The new moon was hidden below the Sierra Nevadas, magnifying the Milky Way’s white light dazzle that could be seen through the upstairs windows, leaving the naked honeymooners barely visible in the dim lunar gloom. They had thrown off their bedclothes, their bodies and the heat of the night all the warmth they needed, legs entwined like the new lovers they were.
The smell of orange-blossom oil lingered, reminding the man, who loitered on the threshold, of earliest memories of his father’s house. He stepped lightly in and closed the door with a barely audible click. He leaned back against it as he steadied his breathing, stroking his leather-gloved fingers from tip to base as he savoured the peaceful scene. He’d become hardened to the idea of necessary death. Kill a chicken to frighten the monkeys. Or as the gweilo say, the end justifies the means. He’d told himself that many times in the past months, never more so than on this night. But this one would be different from all the others.

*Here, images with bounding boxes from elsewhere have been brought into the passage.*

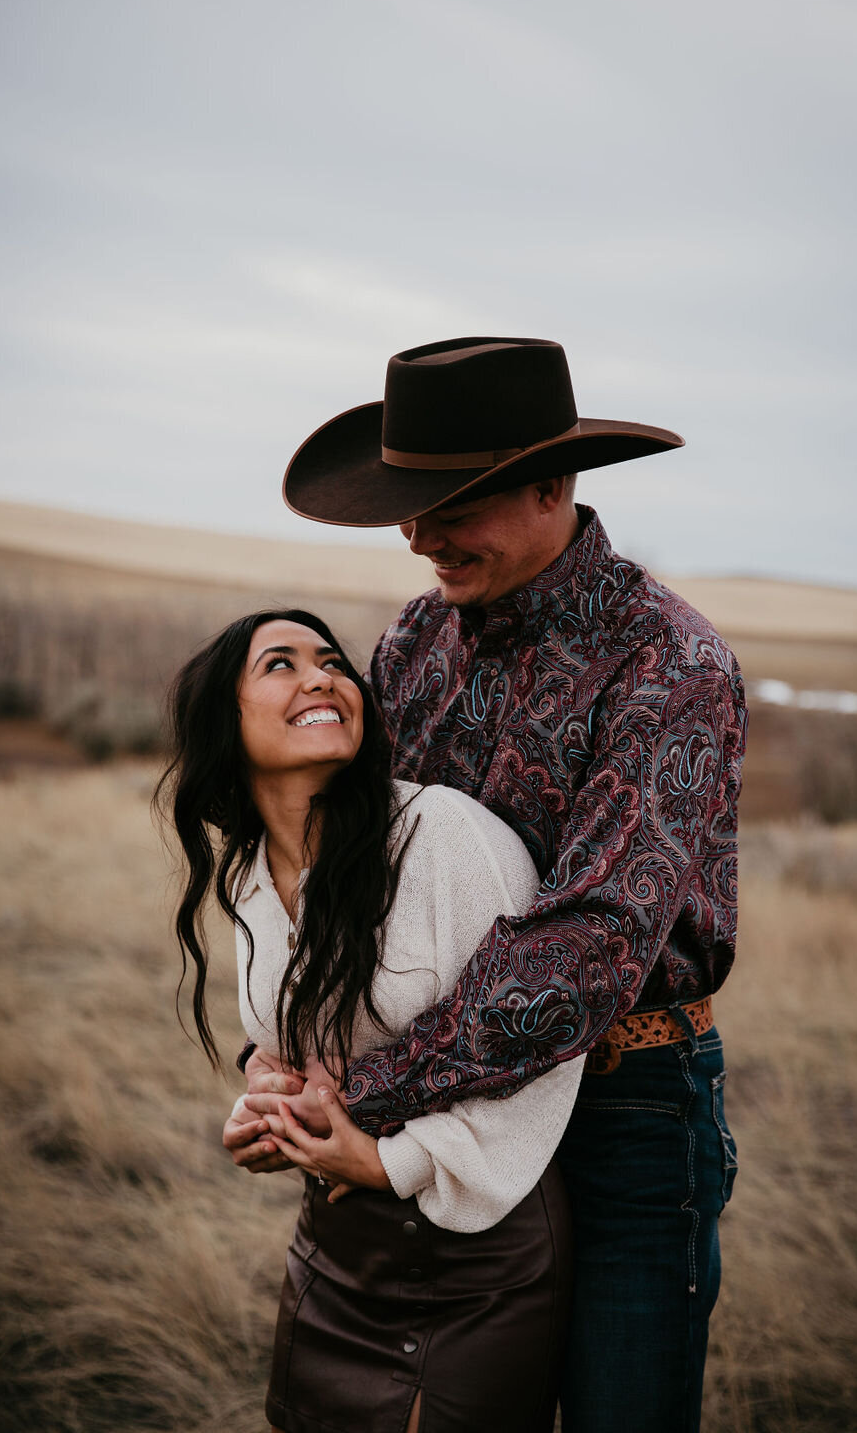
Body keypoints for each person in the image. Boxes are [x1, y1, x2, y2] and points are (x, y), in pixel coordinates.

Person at [238, 337, 747, 1433]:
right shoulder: (416, 642)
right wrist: (279, 1062)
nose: (418, 535)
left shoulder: (667, 662)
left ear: (550, 485)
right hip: (453, 1105)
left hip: (624, 1110)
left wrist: (360, 1096)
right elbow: (349, 868)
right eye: (408, 505)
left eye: (451, 503)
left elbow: (591, 944)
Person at [159, 607, 584, 1433]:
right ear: (226, 721)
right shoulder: (249, 874)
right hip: (334, 1244)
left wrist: (387, 1162)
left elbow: (542, 1044)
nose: (321, 677)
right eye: (279, 664)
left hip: (475, 1252)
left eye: (330, 661)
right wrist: (268, 1110)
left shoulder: (441, 837)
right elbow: (301, 1049)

He moved with purpose, balanced and light on the balls of his feet, going to the man’s side of the bed first. Macau’s one-time merchant prince has no idea he is going to end here, in the home of a man he regards as a son. With calm deliberation he drew a long thin blade from the sleeve of his tunic and leaned over the sleeping form. One hand tightly clasping the knife’s leather handle, he placed the other on the top of the man’s head and pushed the lethal tip down hard into the slight depression at the base of his neck. With a wrenching s***h upwards, he severed the lower brain stem and cut off all involuntary functioning like breathing and heart beat. The compradore’s face was thrust with suffocating pressure into the pillow, and he died before he could even draw a last breath. His attacker was already moving to the other side of the bed, the sharpened blade red with his father’s blood. His hand closed over the woman’s mouth, and in one smooth movement he wrenched her head sideways and slid the ten-inch stiletto across her throat.
A few seconds more and he was back at the door. He paused and took in the room with a sweeping glance. Blood from the woman’s ugly neck wound spilled onto the hand that had caressed her lovingly minutes before. Her killer stood in the doorway, his head tipped back, exultant, face washed in an affirming starlight. Then he struck a match, cupping the flickering flame in his hands until it caught hold. It was the work of seconds to set alight the discarded sheet that lay on the floor. He allowed himself a final triumphant glance and turned and left the smouldering room.